Riecco alla Scala la Toscaccia di Bondy, un pochino ricondizionata


Forse perché sono ancora da ammortizzare i costi dell’allestimento (altre serie ragioni non se ne vedrebbero, perlomeno…) la Scala ripropone anche in questa stagione la deplorevole Tosca di Luc Bondy, che già fece i suoi danni poco più di un anno fa. E, a differenza di allora, è pure inserita nel programma in abbonamento, così – avendola già pagata – un abbonato non può esimersi dal risorbirsela (d'altronde sarebbe azione quanto mai disdicevole, da parte dell’abbonato medesimo, deleteria per la promozione dell’opera lirica, nonchè punitiva verso un amico, prestargli la tessera d’abbonamento per l’occasione, smile!)

In realtà qualcosa di buono nel frattempo è accaduto poichè, essendo il regista svizzero contumace, in questa ripresa la brava Lorenza Cantini fa del suo meglio per smussare, se non proprio per cancellare del tutto (cosa impossibile) le sue principali efferatezze, in specie quelle del secondo atto. Insomma: una produzione che resta semplicemente sconcia, ma non più da codice penale (ri-smile!)

Per le prime due rappresentazioni si è ripetuto un copione ormai quasi obbligato al Piermarini: buh e grida di vergogna alla prima e poi quasi un trionfo alla seconda, oltretutto col cast alternativo. E anche certe reazioni sono state fedeli a quel copione: chi ha assistito alla seconda recita (e non alla prima) crede di aver la prova provata che l’insuccesso di quella fosse opera dei soliti sabotatori di professione; chi ha assistito alla prima (e non alla seconda) si dice certo che il successo di quest’ultima sia da ascriversi all’ignoranza del pubblico bue. Insomma: dispute da bar-sport, ma proprio di quelli che espongono il cartello vietato l’ingresso ai cani e alla logica

Insomma, eccomi puntuale in prima galleria a risentirmi (guardando il meno possibile…) questa straordinaria espressione del genio italico, una storia tutta fuoco e passioni come di più e meglio non potrebbe uscire dallo scenario della Roma papaloide di fine ‘700, mirabilmente descritta con gli strumenti musicali di fine ‘800.

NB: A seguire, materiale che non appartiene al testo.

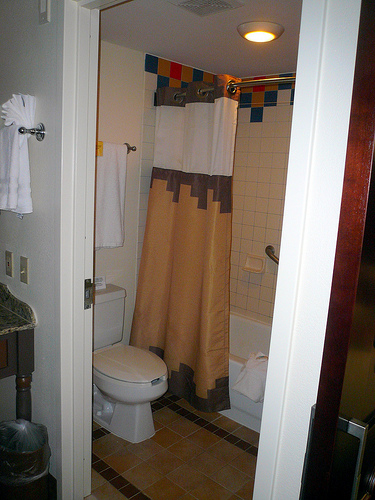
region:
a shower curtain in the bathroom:
[133, 78, 230, 408]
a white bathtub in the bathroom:
[208, 307, 272, 419]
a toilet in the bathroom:
[94, 279, 167, 446]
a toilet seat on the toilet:
[91, 340, 166, 381]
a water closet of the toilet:
[94, 279, 124, 343]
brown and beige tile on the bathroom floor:
[85, 387, 257, 496]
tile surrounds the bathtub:
[136, 55, 295, 322]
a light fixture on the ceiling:
[231, 15, 283, 46]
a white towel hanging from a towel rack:
[97, 138, 134, 243]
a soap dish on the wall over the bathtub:
[241, 250, 266, 276]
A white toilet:
[78, 283, 171, 444]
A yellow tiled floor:
[146, 448, 219, 493]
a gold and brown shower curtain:
[119, 73, 244, 411]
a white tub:
[129, 310, 273, 419]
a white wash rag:
[230, 350, 273, 401]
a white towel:
[1, 91, 39, 211]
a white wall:
[104, 72, 132, 112]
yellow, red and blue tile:
[239, 83, 279, 119]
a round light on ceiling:
[235, 18, 282, 41]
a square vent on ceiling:
[174, 0, 234, 18]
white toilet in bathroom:
[92, 268, 168, 453]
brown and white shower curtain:
[139, 71, 239, 414]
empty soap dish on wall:
[237, 247, 270, 282]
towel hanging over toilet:
[93, 133, 130, 253]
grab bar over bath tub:
[259, 240, 279, 268]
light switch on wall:
[15, 249, 35, 295]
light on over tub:
[233, 11, 289, 46]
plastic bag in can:
[2, 416, 55, 498]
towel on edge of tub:
[225, 342, 270, 406]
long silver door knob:
[336, 416, 371, 499]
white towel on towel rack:
[92, 121, 133, 265]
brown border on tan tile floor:
[169, 419, 252, 476]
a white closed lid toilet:
[85, 279, 169, 456]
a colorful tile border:
[145, 50, 289, 119]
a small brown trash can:
[2, 413, 63, 497]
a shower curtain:
[137, 75, 232, 352]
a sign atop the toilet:
[83, 267, 120, 300]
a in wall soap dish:
[237, 239, 285, 281]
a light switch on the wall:
[12, 256, 42, 306]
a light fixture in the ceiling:
[225, 22, 290, 63]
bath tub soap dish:
[237, 249, 264, 275]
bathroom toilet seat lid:
[86, 339, 176, 390]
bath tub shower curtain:
[129, 75, 241, 416]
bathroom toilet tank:
[92, 273, 139, 344]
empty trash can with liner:
[0, 416, 55, 495]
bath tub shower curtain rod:
[149, 70, 294, 96]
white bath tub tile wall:
[234, 124, 274, 316]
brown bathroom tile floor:
[163, 424, 239, 494]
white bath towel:
[99, 156, 131, 251]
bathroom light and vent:
[178, 1, 291, 55]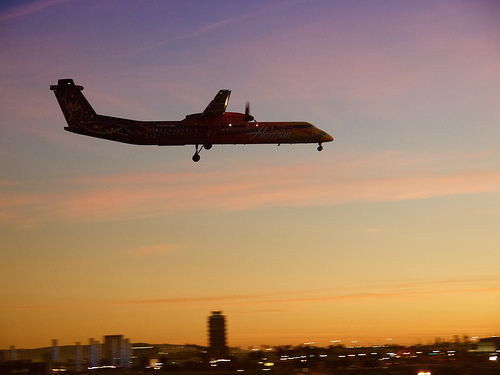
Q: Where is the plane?
A: In the sky.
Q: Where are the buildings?
A: Behind the plane.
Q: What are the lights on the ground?
A: Street lights.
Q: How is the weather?
A: Clear.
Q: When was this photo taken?
A: At dusk.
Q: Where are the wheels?
A: Under the plane.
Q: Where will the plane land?
A: On the ground.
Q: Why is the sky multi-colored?
A: Sun-setting.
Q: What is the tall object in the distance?
A: Skyscraper.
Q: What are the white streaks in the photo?
A: Lights.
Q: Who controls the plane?
A: A pilot.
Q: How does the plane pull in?
A: Gradual decline.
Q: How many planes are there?
A: One.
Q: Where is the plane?
A: In the sky.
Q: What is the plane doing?
A: Flying.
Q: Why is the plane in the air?
A: To reach a destination.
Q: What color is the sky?
A: Orange.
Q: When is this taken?
A: During the dusk.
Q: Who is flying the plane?
A: A pilot.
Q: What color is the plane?
A: White.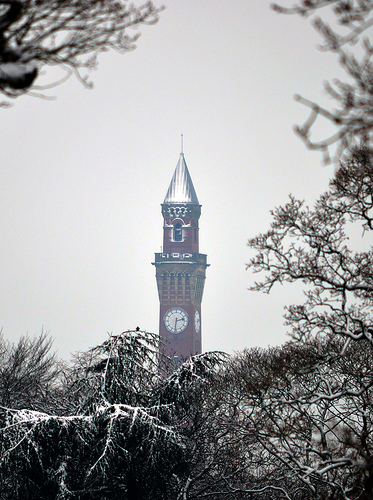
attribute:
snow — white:
[19, 406, 93, 424]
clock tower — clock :
[149, 150, 208, 339]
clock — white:
[163, 308, 188, 335]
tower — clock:
[130, 130, 263, 374]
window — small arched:
[169, 218, 188, 242]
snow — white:
[15, 395, 176, 457]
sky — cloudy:
[0, 0, 371, 360]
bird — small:
[132, 323, 142, 333]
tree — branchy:
[194, 1, 371, 497]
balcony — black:
[151, 250, 210, 265]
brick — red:
[168, 241, 194, 252]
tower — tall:
[99, 119, 263, 375]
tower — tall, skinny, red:
[150, 133, 209, 476]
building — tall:
[149, 131, 207, 446]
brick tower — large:
[142, 165, 207, 376]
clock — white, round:
[161, 307, 189, 336]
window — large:
[169, 212, 182, 243]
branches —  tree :
[275, 241, 335, 321]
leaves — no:
[285, 371, 358, 461]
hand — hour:
[175, 314, 187, 324]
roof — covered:
[158, 136, 202, 209]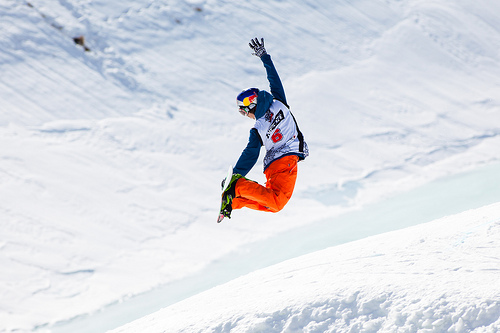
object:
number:
[268, 126, 287, 145]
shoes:
[215, 171, 243, 212]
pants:
[235, 154, 300, 212]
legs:
[235, 168, 297, 212]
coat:
[226, 53, 310, 180]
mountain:
[1, 25, 497, 287]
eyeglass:
[247, 103, 260, 113]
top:
[249, 94, 311, 172]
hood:
[253, 89, 272, 122]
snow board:
[216, 165, 235, 226]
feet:
[222, 172, 240, 207]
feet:
[221, 204, 232, 216]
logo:
[241, 95, 260, 107]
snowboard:
[217, 164, 239, 224]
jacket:
[218, 55, 310, 176]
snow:
[0, 0, 498, 330]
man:
[214, 34, 310, 223]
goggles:
[235, 106, 247, 115]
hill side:
[2, 0, 487, 196]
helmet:
[232, 88, 274, 120]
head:
[236, 88, 262, 118]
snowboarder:
[197, 55, 313, 285]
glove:
[246, 34, 265, 57]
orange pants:
[235, 154, 296, 211]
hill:
[30, 10, 166, 168]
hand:
[221, 172, 243, 195]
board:
[217, 171, 238, 225]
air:
[114, 51, 294, 203]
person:
[215, 54, 314, 186]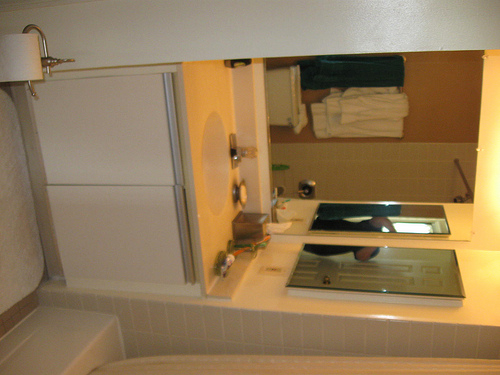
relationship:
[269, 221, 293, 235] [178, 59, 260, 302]
tissue on sink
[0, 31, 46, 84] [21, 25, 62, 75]
toilet paper in holder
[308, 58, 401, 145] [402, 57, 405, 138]
towels hanging on rod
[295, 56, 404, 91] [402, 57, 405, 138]
towel hanging on rod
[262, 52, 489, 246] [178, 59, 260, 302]
mirror above sink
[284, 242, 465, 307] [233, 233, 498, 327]
cabinet on wall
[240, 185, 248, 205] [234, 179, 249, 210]
soap in soap dish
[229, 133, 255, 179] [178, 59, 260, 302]
faucet above sink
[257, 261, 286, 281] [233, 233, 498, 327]
outlet on wall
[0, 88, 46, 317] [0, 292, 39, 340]
rug on floor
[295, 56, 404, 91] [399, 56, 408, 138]
towel on rack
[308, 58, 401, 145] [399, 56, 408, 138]
towels on rack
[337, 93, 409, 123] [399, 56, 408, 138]
towel on rack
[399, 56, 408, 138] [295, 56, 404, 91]
rack of towel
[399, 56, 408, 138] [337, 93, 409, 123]
rack of towel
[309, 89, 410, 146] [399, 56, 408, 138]
towels on rack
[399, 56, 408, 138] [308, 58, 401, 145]
rack of towels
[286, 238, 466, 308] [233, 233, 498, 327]
cabinet on wall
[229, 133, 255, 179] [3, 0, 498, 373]
faucet in bathroom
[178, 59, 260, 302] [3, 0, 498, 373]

Devo dire che, date le premesse, mi aspettavo di molto peggio. Invece devo ammettere che si è trattato di una prestazione complessiva tutto sommato sopra la sufficienza (certo non si parla né di dieci, né di lodi!)  

Di Luisotti si dice sia un esperto pucciniano: non so di preciso cosa significhi, ma devo dire che la sua direzione mi è parsa equilibrata (gli perdono qualche eccesso di fracasso in alcuni momenti topici) e rispettosa di chi sta sul palco a cantare. Con lui anche l’Orchestra mi è parsa suonare dignitosamente, inclusi i sempre criticati ottoni.

Martina Serafin è stata una Tosca per nulla disprezzabile (suo l’unico applausetto a scena aperta, dopo un Vissi d’arte peraltro non memorabile). Qualche problema, mi è parso, di intonazione sugli acuti, ma in complesso una prestazione onorevole.

Marcelo Álvarez non ha fatto rimpiangere per nulla – alle mie orecchie perlomeno – il bel Jonas della scorsa edizione: voce ancora sicura e soprattutto senza interventi di naso e gola, così caratteristici del commerciante crucco.

Su George Gagnidze (Scarpia) andrebbe stabilito se: a) lui canta male perché costretto dalla regìa a digrignare continuamente i denti e strabuzzare gli occhi, oppure se: b) lui digrigna i denti e strabuzza gli occhi perché non sa cantare (smile!)

Deyan Vatchkov era già stato un discreto Angelotti lo scorso anno, e mi pare abbia confermato quella prestazione.

Il sagrestano di Alessandro Paliaga ha fatto il suo dovere, facendosi almeno udire chiaramente fin su al loggione. Altrettanto non mi sentirei di dire per Massimiliano Chiarolla (uno Spoletta dimesso). Davide Pelissero (Sciarrone) ed Ernesto Panariello (carceriere) hanno ripetuto le loro oneste prestazioni, come nella precedente edizione. La voce in lontananza del pastore era di Elena Caccamo, che la locandina online del teatro ignora bellamente, insieme ai cori di Casoni.

Alla fine moderati applausi per tutti, con una punta (toh!) proprio per Gagnidze!

Insomma, mettiamola così: se non si fosse nell’indiscusso tempio della lirica (come recita con grande modestia la pubblicità Rolex e come ripete ogni giorno il modestissimo Lissner) si potrebbe persino tornare a casa soddisfatti.